### Raw data

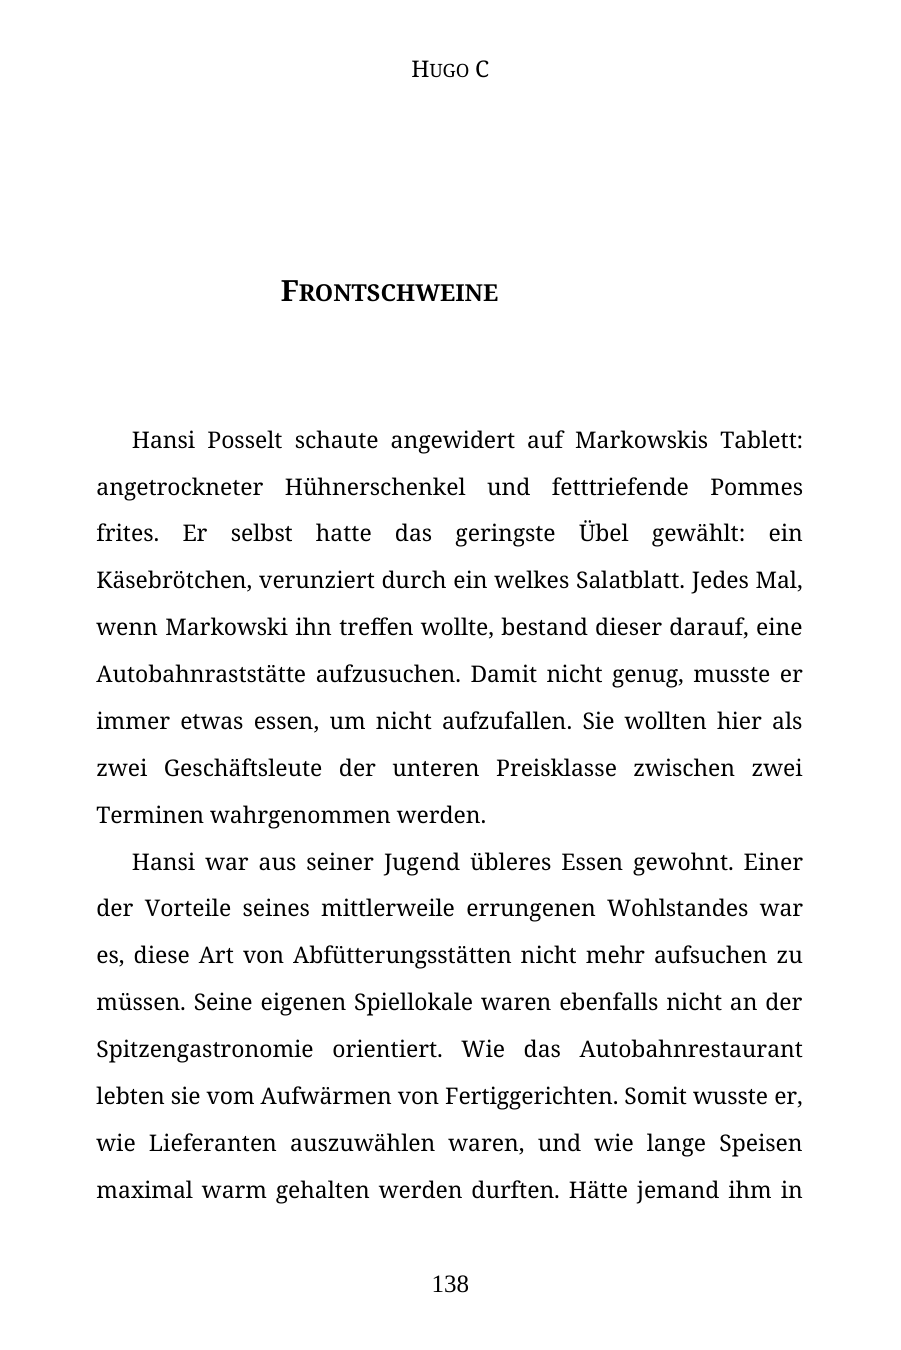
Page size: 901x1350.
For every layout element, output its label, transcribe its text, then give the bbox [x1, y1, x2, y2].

text Hansi Posselt schaute angewidert auf Markowskis Tablett: angetrockneter Hühnerschenkel und fetttriefende Pommes frites. Er selbst hatte das geringste Übel gewählt: ein Käsebrötchen, verunziert durch ein welkes Salatblatt. Jedes Mal, wenn Markowski ihn treffen wollte, bestand dieser darauf, eine Autobahnraststätte aufzusuchen. Damit nicht genug, musste er immer etwas essen, um nicht aufzufallen. Sie wollten hier als zwei Geschäftsleute der unteren Preisklasse zwischen zwei Terminen wahrgenommen werden. [96, 423, 804, 830]
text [96, 845, 804, 1205]
subtitle Frontschweine [281, 270, 804, 310]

### Your task
Repeat the listing verbatim, pictures excluded.

### Task solution
Page size: 901x1350.
For every layout element, output its label, transcribe its text, then give the bbox [x1, y1, x2, y2].

text Hansi Posselt schaute angewidert auf Markowskis Tablett: angetrockneter Hühnerschenkel und fetttriefende Pommes frites. Er selbst hatte das geringste Übel gewählt: ein Käsebrötchen, verunziert durch ein welkes Salatblatt. Jedes Mal, wenn Markowski ihn treffen wollte, bestand dieser darauf, eine Autobahnraststätte aufzusuchen. Damit nicht genug, musste er immer etwas essen, um nicht aufzufallen. Sie wollten hier als zwei Geschäftsleute der unteren Preisklasse zwischen zwei Terminen wahrgenommen werden. [96, 423, 804, 830]
text [96, 845, 804, 1205]
subtitle Frontschweine [281, 270, 804, 310]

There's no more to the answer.